_WHAT YOU WILL DO_
Although the records contain pictures, repeat only the text of every line exactly.

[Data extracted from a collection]
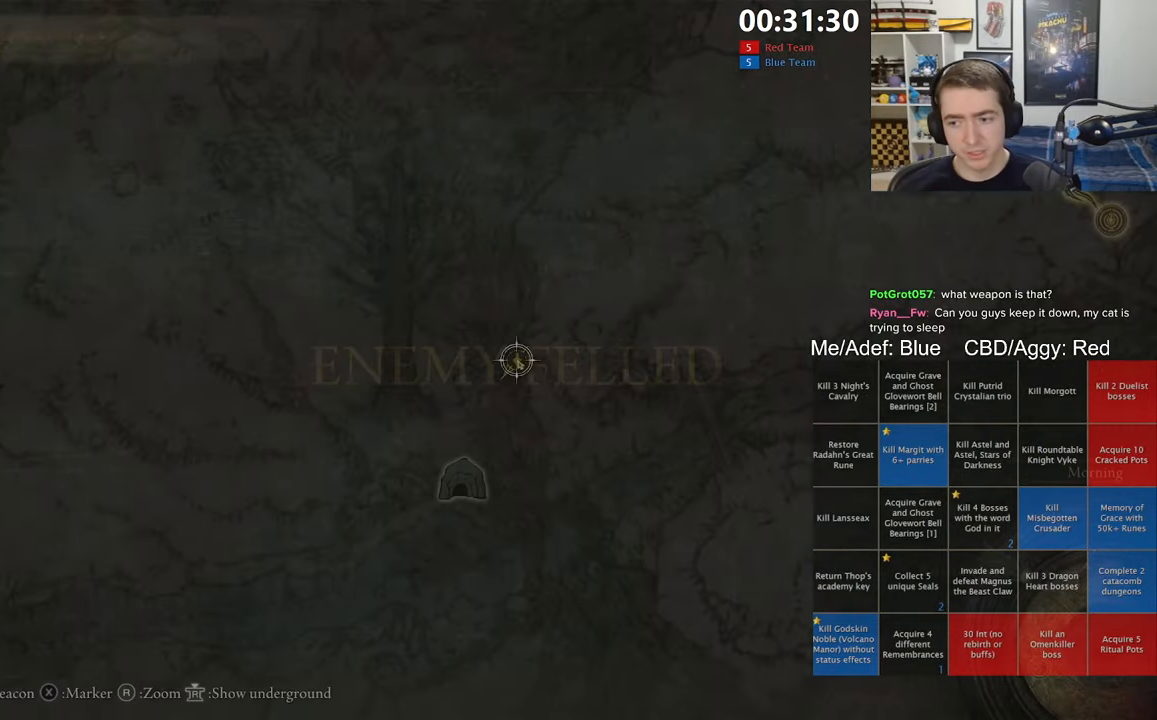
{"dt_ms": 500, "buttons": ["R3"], "left_stick": "down-right", "right_stick": "down", "events": [[134, "left_stick", "down-right"], [200, "right_stick", "down"], [334, "right_stick", "center"], [467, "R3", "down"], [500, "right_stick", "down"]]}
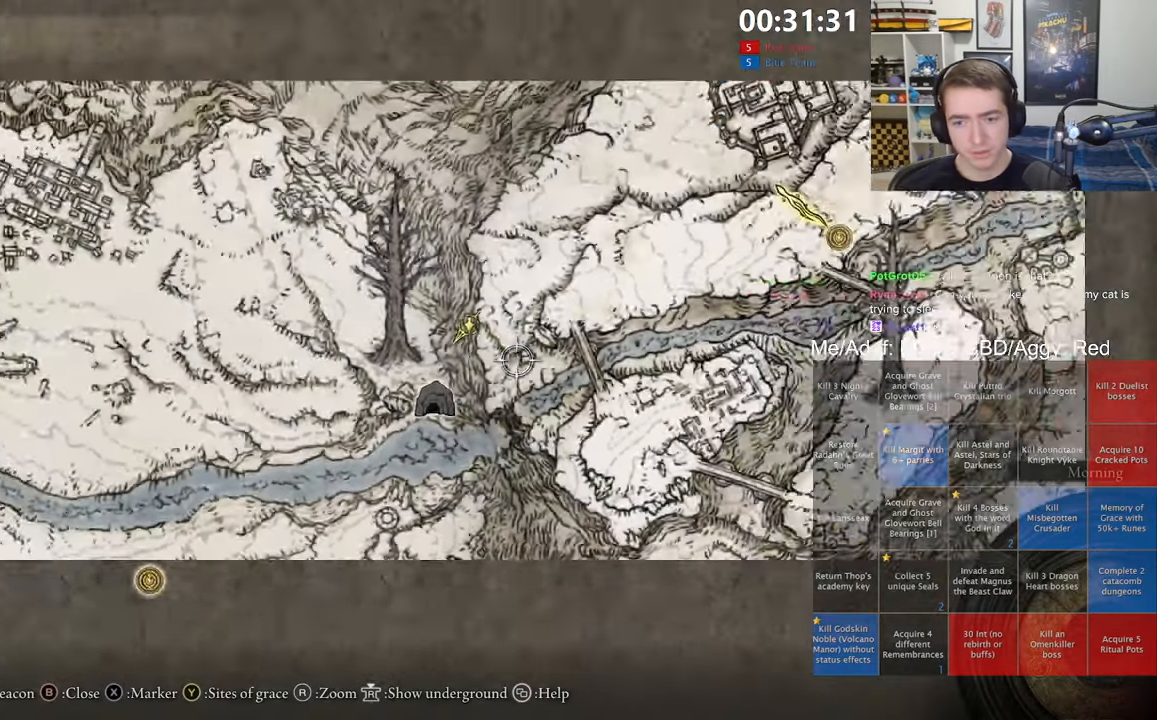
{"dt_ms": 1000, "buttons": [], "left_stick": "down-left", "right_stick": "center", "events": [[67, "R3", "up"], [134, "right_stick", "center"], [484, "right_stick", "down"], [567, "R3", "down"], [617, "right_stick", "down-left"], [650, "R3", "up"], [667, "left_stick", "down"], [717, "right_stick", "center"], [784, "left_stick", "down-left"]]}
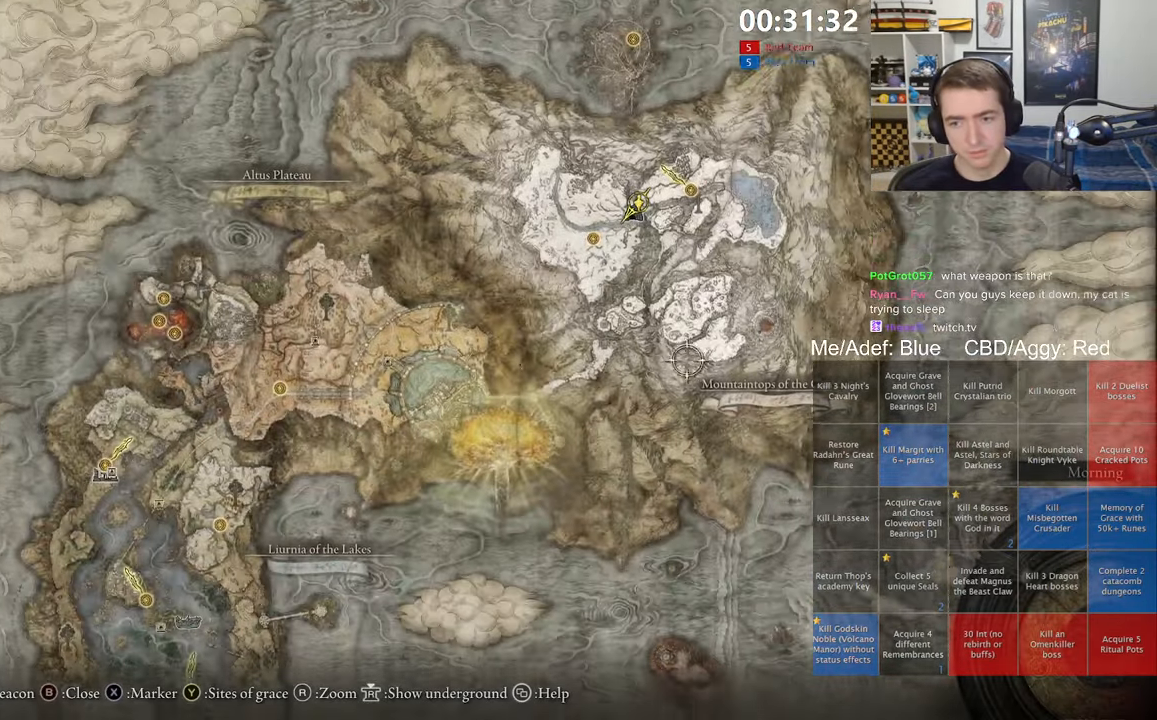
{"dt_ms": 500, "buttons": [], "left_stick": "down", "right_stick": "center", "events": [[234, "left_stick", "down"]]}
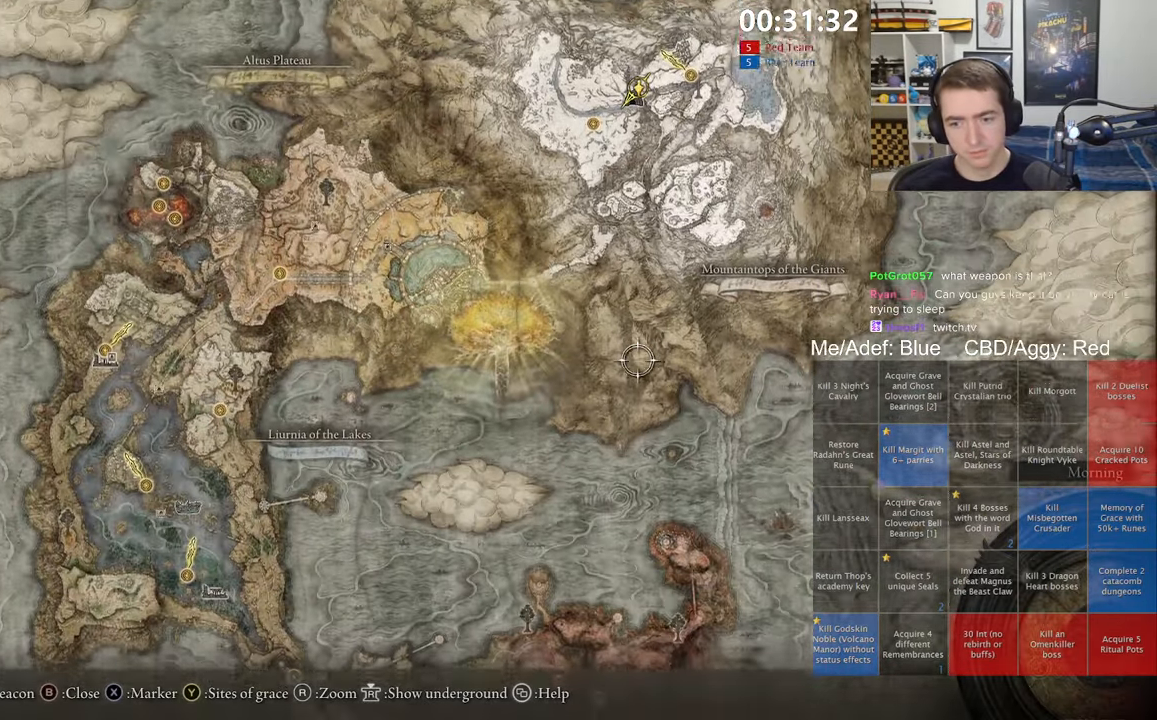
{"dt_ms": 500, "buttons": [], "left_stick": "down-left", "right_stick": "center", "events": [[484, "left_stick", "down-left"]]}
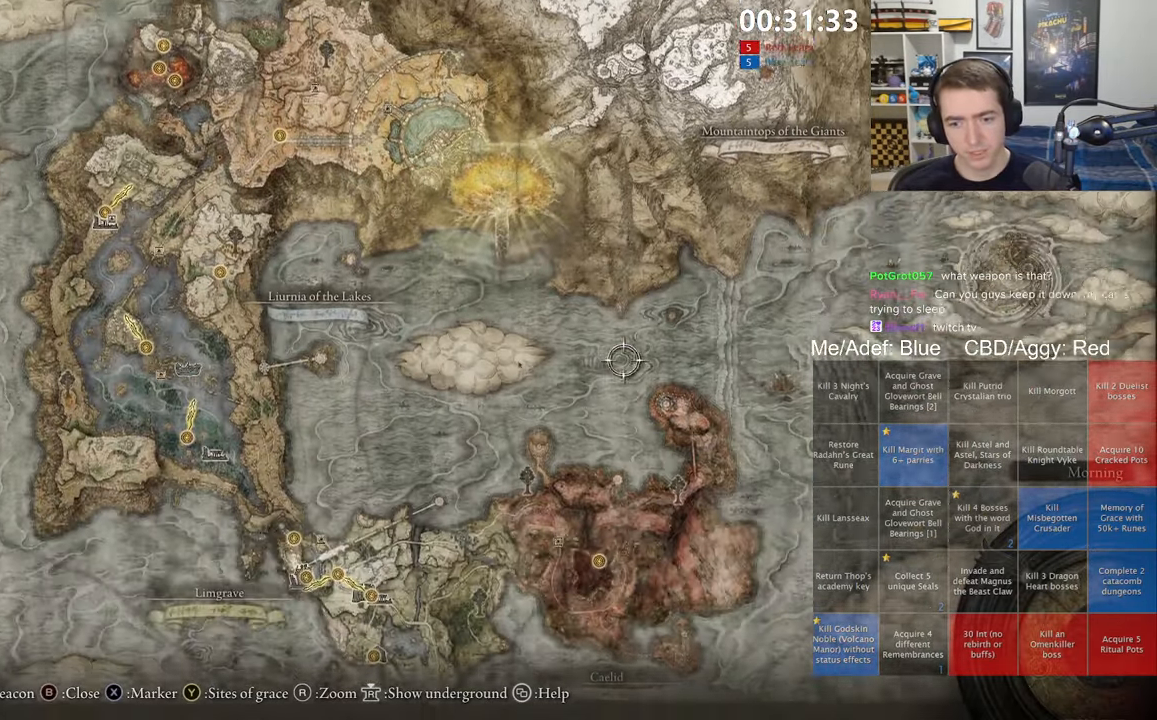
{"dt_ms": 500, "buttons": [], "left_stick": "down-left", "right_stick": "center", "events": []}
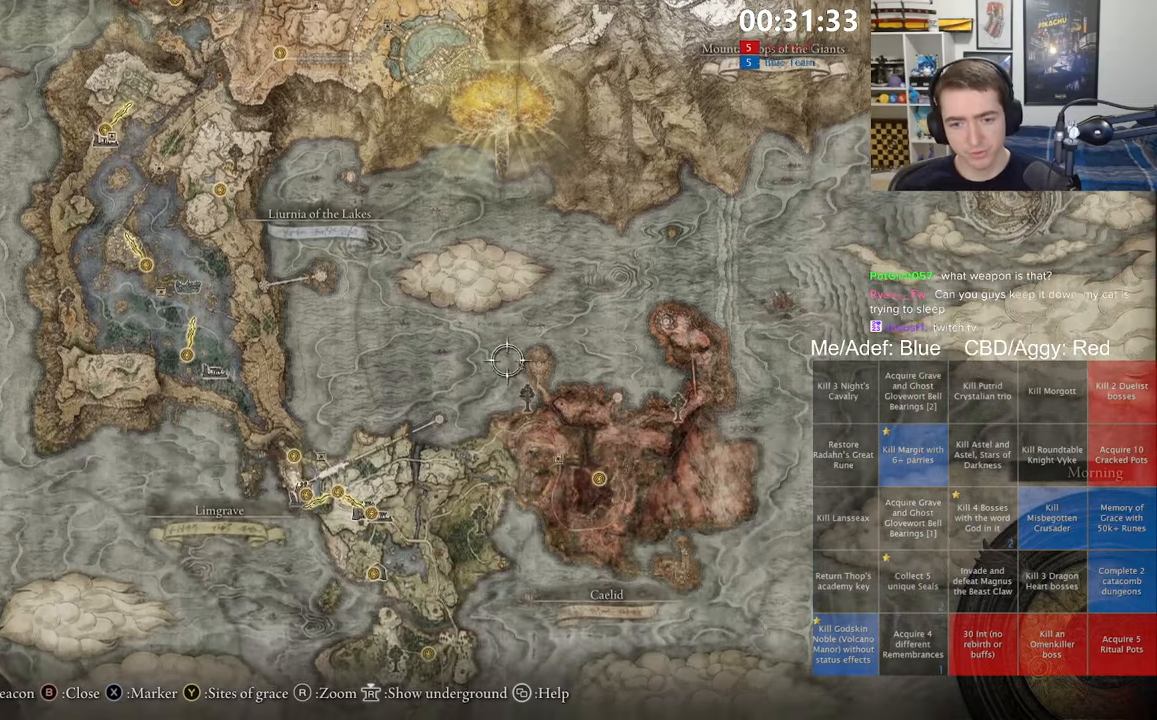
{"dt_ms": 500, "buttons": [], "left_stick": "down-left", "right_stick": "center", "events": []}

_YOUR SOLUTION_
{"dt_ms": 500, "buttons": ["R3"], "left_stick": "down-right", "right_stick": "down", "events": [[134, "left_stick", "down-right"], [200, "right_stick", "down"], [334, "right_stick", "center"], [467, "R3", "down"], [500, "right_stick", "down"]]}
{"dt_ms": 1000, "buttons": [], "left_stick": "down-left", "right_stick": "center", "events": [[67, "R3", "up"], [134, "right_stick", "center"], [484, "right_stick", "down"], [567, "R3", "down"], [617, "right_stick", "down-left"], [650, "R3", "up"], [667, "left_stick", "down"], [717, "right_stick", "center"], [784, "left_stick", "down-left"]]}
{"dt_ms": 500, "buttons": [], "left_stick": "down", "right_stick": "center", "events": [[234, "left_stick", "down"]]}
{"dt_ms": 500, "buttons": [], "left_stick": "down-left", "right_stick": "center", "events": [[484, "left_stick", "down-left"]]}
{"dt_ms": 500, "buttons": [], "left_stick": "down-left", "right_stick": "center", "events": []}
{"dt_ms": 500, "buttons": [], "left_stick": "down-left", "right_stick": "center", "events": []}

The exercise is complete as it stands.